Siding with Murderous Bank Robbers

        In the last film of the semester, we got to see a little bit of American history romanticized Hollywood style. In Arthur Penn's Bonnie & Clyde (1967) we got to see first hand how a movie director can make you believe anything they want you to, even side with murderous bank robbers.

        The story begins when Bonnie (Fay Dunaway) meets Clyde (Warren Beatty). He is trying to steal her mom's car. Bonnie is immediately drawn to him, and they run away from their lives of monotony and poverty. I do not really think they started off meaning to rob banks. I think more than anything they wanted to impress people, to be known for something and not die as nobodies. They are portrayed as regular people you can relate to, except for their movie star looks and clothes of course. Even when they are spattered with blood and covered in dirt they look more like Barbie and Ken rather than criminals on the run.

        The saddest thing about the movie is that they knew their fate all along. They knew their fun and their lives would eventually have to end, and they would never get a chance to settle down and be left alone. But maybe even that was better than being young and rebellious during the depression. It was better than going back to prison or working as a waitress.

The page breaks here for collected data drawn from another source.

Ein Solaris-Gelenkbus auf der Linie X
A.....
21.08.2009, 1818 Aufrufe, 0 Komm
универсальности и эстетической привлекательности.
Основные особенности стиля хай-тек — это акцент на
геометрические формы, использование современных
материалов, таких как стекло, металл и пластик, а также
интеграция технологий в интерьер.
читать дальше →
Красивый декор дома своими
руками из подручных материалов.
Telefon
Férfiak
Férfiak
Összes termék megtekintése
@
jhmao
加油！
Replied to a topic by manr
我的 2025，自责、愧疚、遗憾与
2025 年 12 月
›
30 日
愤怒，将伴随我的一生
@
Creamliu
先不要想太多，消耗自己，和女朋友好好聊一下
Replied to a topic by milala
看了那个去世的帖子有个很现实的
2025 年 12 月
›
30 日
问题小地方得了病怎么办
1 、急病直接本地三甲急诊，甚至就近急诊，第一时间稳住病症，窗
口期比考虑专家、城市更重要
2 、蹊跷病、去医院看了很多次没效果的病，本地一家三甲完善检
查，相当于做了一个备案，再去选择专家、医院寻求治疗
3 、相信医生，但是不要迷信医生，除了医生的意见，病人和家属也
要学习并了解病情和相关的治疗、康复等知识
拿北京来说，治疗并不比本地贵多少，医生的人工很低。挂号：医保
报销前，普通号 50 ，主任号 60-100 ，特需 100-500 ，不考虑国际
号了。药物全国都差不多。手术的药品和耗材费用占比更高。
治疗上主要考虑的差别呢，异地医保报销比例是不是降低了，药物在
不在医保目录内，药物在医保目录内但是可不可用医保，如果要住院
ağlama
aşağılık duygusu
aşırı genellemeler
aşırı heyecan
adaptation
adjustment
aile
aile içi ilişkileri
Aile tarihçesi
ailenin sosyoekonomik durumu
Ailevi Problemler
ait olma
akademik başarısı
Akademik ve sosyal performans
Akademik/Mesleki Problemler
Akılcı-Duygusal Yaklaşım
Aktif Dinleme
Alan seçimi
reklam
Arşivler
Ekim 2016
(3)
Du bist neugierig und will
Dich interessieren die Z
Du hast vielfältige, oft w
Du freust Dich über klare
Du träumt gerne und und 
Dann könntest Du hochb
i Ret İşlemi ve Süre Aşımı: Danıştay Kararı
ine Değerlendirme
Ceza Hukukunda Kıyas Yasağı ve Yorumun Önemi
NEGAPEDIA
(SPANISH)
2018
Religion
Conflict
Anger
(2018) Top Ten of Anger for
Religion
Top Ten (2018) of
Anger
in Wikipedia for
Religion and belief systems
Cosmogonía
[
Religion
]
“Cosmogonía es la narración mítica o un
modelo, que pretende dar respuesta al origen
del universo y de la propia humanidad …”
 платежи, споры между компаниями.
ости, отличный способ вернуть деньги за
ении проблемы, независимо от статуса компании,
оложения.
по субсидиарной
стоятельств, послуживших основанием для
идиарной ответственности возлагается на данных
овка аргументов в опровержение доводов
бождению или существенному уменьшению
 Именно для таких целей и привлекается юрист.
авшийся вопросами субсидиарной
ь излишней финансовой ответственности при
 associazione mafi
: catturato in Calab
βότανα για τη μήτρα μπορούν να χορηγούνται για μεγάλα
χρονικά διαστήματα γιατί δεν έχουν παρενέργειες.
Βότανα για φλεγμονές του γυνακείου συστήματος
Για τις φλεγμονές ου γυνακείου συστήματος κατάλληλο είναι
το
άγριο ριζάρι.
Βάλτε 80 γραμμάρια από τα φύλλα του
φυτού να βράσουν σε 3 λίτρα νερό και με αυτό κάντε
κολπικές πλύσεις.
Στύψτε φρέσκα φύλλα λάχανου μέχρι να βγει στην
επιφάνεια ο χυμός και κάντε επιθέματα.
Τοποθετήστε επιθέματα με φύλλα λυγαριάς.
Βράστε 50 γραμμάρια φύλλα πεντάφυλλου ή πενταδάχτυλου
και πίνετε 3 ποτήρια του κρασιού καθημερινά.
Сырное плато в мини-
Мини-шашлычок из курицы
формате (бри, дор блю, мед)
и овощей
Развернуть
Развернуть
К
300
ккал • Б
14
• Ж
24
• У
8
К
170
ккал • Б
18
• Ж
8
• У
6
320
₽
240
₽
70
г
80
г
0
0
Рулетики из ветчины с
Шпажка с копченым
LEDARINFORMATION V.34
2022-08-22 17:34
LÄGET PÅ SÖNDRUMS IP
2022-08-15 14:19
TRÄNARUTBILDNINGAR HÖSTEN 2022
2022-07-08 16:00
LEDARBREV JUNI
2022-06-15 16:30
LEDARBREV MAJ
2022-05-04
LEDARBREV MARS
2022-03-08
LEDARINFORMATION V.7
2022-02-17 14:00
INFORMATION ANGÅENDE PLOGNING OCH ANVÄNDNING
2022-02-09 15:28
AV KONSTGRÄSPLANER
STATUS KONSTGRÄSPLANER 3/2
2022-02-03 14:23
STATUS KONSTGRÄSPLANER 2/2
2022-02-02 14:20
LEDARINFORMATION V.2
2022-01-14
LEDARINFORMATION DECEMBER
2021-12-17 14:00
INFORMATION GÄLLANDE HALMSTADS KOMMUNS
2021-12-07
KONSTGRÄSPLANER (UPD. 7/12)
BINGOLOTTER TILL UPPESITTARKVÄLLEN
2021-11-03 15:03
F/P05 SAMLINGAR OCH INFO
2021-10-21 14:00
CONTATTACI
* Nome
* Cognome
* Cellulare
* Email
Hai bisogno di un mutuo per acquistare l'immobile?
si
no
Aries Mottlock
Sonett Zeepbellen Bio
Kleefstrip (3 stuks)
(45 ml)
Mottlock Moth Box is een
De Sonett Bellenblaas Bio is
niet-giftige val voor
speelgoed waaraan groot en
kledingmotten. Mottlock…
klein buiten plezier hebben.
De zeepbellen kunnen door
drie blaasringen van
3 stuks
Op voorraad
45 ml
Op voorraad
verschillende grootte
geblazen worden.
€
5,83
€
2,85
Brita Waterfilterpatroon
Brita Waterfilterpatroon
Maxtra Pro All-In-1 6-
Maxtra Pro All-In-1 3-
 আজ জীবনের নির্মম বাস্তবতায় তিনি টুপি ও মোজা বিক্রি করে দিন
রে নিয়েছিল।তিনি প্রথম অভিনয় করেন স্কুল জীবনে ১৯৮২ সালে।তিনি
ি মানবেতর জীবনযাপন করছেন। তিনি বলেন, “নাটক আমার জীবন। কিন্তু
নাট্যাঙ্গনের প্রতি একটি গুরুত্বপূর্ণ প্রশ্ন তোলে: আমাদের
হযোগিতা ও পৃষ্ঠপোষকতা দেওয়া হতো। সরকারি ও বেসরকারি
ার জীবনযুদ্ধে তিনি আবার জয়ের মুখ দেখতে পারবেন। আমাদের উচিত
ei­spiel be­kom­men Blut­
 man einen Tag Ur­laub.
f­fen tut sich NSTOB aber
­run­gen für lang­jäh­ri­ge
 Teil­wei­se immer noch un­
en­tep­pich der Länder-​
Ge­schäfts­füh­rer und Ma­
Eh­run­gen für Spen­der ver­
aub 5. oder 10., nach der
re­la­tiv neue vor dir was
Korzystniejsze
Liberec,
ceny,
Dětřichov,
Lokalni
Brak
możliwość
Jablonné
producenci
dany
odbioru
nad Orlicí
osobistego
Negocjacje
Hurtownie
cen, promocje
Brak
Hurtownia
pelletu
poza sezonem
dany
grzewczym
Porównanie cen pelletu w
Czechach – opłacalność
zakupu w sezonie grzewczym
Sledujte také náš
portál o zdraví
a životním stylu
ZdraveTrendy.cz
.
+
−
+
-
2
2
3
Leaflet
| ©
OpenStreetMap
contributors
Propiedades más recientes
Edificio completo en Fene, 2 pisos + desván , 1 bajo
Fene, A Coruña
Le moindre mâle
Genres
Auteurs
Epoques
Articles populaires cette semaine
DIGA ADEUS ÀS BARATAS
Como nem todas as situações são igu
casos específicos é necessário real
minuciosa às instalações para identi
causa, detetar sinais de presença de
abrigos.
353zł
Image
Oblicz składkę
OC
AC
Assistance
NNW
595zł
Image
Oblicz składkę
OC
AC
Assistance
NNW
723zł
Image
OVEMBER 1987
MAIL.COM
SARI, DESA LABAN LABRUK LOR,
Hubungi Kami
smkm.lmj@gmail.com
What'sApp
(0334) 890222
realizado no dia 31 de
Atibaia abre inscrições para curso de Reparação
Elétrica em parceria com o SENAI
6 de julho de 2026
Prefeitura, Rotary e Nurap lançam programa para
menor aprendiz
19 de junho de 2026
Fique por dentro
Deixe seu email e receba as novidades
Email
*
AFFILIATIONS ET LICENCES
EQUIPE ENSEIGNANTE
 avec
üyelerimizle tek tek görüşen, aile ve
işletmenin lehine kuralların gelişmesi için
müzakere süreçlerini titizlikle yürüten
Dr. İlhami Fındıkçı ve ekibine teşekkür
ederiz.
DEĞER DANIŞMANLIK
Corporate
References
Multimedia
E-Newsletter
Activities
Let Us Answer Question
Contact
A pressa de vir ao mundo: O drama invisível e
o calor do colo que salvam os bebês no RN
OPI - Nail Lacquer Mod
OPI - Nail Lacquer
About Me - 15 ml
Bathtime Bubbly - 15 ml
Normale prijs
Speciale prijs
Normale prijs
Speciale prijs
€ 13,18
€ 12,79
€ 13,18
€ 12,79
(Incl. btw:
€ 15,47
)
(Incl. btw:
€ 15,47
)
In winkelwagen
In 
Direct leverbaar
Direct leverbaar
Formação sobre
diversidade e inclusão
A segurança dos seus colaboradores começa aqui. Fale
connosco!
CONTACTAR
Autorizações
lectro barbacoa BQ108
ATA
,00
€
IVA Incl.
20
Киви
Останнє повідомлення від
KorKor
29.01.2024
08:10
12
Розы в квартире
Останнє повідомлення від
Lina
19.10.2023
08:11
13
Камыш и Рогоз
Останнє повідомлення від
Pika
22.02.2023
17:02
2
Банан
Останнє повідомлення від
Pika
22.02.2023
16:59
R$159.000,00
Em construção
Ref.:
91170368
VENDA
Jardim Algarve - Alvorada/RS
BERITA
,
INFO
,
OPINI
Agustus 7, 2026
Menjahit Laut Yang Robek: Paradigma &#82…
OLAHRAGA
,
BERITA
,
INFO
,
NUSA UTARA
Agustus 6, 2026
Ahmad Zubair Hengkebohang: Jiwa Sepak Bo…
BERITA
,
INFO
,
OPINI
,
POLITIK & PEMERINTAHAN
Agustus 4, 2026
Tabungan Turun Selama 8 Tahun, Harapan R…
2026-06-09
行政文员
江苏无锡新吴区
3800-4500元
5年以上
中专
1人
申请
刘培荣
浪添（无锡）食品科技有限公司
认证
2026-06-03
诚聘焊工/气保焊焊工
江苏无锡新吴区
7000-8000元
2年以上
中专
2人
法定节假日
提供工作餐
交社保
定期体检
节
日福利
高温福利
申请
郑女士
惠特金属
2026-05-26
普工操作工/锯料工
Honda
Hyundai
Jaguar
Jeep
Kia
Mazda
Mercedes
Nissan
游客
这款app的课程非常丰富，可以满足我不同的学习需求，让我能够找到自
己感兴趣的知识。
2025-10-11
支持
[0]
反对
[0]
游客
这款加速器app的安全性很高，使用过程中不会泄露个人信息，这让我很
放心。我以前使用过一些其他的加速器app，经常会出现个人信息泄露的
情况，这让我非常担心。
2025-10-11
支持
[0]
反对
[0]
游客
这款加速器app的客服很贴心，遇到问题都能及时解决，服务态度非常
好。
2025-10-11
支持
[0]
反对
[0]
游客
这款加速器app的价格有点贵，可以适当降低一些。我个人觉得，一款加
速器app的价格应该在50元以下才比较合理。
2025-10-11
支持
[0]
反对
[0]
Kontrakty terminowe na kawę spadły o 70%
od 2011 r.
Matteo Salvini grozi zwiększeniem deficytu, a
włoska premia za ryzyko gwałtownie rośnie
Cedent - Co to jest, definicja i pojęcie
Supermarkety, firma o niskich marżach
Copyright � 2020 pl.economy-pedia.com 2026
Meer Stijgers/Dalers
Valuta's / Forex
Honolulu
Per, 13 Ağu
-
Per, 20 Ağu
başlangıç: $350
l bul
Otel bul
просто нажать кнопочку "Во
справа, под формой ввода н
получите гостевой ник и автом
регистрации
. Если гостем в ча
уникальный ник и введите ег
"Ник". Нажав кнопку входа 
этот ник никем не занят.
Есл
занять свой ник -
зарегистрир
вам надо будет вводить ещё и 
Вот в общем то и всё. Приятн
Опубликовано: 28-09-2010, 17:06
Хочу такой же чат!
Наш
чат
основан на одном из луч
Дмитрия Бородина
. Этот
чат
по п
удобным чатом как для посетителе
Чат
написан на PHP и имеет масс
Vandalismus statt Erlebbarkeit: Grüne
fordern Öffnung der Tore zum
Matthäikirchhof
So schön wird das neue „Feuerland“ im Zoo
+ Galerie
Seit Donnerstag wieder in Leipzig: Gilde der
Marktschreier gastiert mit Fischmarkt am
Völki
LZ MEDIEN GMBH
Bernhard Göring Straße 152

        The villain in this film was not the criminals, but rather the police, and the banks that foreclosed on honest people's property. It reminded me a little of the movie The Devil's Rejects, directed in 2003 by Rob Zombie. This movie is a lot more sick and twisted but has the same idea. Even though the characters are horrible killers with no conscience whatsoever, they are still a family who love each other. At the end, they drive into a police ambush where their lives end Bonnie and Clyde style, but not before they take out as many police as they can. I believe this ending was an homage to Bonnie and Clyde.